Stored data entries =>
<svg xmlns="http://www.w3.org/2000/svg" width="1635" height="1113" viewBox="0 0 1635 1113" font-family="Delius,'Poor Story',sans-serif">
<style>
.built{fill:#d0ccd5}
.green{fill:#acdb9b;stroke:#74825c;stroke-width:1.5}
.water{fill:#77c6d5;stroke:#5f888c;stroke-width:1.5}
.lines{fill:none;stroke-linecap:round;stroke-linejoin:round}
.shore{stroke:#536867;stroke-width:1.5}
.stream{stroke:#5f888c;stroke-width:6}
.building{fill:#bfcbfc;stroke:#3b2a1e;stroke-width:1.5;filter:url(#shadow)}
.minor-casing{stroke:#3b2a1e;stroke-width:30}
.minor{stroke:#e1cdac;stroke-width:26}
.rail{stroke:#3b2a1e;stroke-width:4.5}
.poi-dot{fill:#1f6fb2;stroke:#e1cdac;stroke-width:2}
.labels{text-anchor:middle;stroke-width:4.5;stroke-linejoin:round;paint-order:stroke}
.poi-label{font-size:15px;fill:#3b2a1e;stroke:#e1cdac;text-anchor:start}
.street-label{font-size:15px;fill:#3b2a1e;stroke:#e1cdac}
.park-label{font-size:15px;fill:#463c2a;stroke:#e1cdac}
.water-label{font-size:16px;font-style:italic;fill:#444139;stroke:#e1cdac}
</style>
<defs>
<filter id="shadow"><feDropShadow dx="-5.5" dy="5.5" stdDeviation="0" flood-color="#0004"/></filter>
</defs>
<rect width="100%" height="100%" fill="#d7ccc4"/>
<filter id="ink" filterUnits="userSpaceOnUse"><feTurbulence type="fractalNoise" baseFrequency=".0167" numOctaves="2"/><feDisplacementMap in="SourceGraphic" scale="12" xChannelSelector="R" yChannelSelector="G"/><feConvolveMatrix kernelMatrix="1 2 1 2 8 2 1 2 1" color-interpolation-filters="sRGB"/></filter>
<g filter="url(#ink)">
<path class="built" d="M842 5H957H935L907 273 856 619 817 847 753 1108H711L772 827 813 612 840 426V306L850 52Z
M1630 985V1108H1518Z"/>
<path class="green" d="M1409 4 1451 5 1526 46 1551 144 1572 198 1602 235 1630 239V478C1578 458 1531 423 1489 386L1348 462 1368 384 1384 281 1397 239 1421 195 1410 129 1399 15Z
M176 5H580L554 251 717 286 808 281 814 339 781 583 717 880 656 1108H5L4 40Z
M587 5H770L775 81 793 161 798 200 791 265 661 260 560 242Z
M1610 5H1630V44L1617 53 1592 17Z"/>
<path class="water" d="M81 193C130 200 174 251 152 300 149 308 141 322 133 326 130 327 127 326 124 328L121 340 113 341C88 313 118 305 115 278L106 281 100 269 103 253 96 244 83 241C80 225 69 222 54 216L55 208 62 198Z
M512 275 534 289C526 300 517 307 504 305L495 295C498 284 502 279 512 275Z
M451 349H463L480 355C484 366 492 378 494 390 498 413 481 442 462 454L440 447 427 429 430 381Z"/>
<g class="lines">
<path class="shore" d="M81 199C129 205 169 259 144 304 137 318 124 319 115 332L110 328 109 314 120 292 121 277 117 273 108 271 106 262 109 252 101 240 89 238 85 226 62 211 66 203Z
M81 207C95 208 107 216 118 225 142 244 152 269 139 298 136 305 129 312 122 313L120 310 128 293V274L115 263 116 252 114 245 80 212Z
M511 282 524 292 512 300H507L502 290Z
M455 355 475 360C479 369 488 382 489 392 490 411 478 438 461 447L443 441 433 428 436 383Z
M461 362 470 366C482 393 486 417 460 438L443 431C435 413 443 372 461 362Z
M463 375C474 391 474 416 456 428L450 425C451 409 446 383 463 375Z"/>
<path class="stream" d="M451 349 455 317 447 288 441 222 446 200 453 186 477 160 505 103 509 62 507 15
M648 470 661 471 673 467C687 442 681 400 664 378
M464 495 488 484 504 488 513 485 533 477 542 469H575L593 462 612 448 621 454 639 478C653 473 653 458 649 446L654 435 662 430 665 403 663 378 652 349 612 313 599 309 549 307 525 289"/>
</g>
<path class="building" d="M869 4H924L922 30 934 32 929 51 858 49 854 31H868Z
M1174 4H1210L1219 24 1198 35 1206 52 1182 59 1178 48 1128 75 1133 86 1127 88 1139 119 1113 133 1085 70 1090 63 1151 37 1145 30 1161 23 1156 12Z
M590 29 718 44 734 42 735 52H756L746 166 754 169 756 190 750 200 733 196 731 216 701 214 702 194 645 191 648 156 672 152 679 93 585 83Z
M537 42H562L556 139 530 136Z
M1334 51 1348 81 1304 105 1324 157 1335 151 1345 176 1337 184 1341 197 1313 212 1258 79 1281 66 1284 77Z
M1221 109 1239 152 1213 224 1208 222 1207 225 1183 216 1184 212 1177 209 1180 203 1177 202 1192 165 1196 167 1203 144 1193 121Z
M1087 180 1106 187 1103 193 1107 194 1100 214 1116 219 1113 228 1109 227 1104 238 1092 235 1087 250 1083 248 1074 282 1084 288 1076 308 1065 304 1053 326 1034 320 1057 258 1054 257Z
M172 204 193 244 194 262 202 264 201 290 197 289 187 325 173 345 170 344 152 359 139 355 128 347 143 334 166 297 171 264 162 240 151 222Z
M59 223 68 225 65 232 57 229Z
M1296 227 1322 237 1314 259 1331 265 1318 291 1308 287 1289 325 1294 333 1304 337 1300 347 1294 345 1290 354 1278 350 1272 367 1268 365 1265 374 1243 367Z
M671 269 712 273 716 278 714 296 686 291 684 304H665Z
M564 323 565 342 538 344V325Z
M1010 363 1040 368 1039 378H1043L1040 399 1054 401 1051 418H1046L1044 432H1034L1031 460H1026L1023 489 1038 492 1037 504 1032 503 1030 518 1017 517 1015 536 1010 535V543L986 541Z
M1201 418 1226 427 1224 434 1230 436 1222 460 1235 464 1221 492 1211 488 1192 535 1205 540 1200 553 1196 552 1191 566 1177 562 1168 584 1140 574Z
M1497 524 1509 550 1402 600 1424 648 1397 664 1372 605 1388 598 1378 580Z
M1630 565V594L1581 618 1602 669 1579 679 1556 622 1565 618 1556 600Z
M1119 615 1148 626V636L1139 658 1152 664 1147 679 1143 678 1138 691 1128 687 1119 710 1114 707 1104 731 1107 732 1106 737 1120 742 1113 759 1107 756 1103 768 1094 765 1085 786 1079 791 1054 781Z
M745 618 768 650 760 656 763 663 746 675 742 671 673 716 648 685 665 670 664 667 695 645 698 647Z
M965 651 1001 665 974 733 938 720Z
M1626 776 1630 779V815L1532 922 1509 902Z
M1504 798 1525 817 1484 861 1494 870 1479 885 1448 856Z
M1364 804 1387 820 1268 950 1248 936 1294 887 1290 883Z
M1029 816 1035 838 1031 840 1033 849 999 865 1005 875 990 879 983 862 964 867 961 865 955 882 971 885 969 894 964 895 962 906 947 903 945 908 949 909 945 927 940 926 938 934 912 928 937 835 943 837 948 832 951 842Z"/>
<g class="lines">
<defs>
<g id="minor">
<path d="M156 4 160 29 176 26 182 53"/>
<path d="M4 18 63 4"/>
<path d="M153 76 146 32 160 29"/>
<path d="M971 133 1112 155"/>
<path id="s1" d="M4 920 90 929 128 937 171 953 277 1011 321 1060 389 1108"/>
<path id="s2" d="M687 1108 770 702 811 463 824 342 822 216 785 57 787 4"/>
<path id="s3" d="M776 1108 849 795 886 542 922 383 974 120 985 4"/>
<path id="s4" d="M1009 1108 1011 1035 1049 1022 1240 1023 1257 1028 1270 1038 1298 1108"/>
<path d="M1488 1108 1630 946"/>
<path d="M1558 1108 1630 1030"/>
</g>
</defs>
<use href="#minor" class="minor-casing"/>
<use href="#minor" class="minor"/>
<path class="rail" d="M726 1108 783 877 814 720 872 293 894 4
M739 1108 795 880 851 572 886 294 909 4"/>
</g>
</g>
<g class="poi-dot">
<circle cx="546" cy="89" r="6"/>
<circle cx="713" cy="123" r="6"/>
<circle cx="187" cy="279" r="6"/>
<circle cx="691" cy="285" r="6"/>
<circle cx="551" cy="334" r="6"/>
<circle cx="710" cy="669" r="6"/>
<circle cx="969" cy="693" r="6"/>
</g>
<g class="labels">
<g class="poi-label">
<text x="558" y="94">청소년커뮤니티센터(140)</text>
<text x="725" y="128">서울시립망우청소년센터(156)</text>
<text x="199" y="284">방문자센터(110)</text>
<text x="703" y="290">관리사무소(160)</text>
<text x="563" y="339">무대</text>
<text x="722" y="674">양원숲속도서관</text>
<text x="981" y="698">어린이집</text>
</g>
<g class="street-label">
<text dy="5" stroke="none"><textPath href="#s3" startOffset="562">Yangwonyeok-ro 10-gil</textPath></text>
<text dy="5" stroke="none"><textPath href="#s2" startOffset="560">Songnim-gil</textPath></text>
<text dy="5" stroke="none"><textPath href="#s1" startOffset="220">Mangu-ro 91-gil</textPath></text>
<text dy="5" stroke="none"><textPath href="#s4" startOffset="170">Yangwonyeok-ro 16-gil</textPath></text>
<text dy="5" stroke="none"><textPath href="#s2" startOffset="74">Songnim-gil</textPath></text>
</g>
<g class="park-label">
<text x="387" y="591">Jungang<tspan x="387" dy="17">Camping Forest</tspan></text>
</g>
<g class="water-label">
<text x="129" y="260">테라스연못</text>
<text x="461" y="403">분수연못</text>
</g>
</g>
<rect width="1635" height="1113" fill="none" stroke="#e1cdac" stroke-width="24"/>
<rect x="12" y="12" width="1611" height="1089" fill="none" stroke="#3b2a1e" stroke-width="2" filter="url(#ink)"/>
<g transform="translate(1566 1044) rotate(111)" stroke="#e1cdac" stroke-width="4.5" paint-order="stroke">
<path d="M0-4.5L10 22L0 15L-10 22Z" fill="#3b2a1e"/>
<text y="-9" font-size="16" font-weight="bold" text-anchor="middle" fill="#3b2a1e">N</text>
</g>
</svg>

Required work => Scan the records above, then copy out each line that mentions "middle".

Task solution =>
.labels{text-anchor:middle;stroke-width:4.5;stroke-linejoin:round;paint-order:stroke}
<text y="-9" font-size="16" font-weight="bold" text-anchor="middle" fill="#3b2a1e">N</text>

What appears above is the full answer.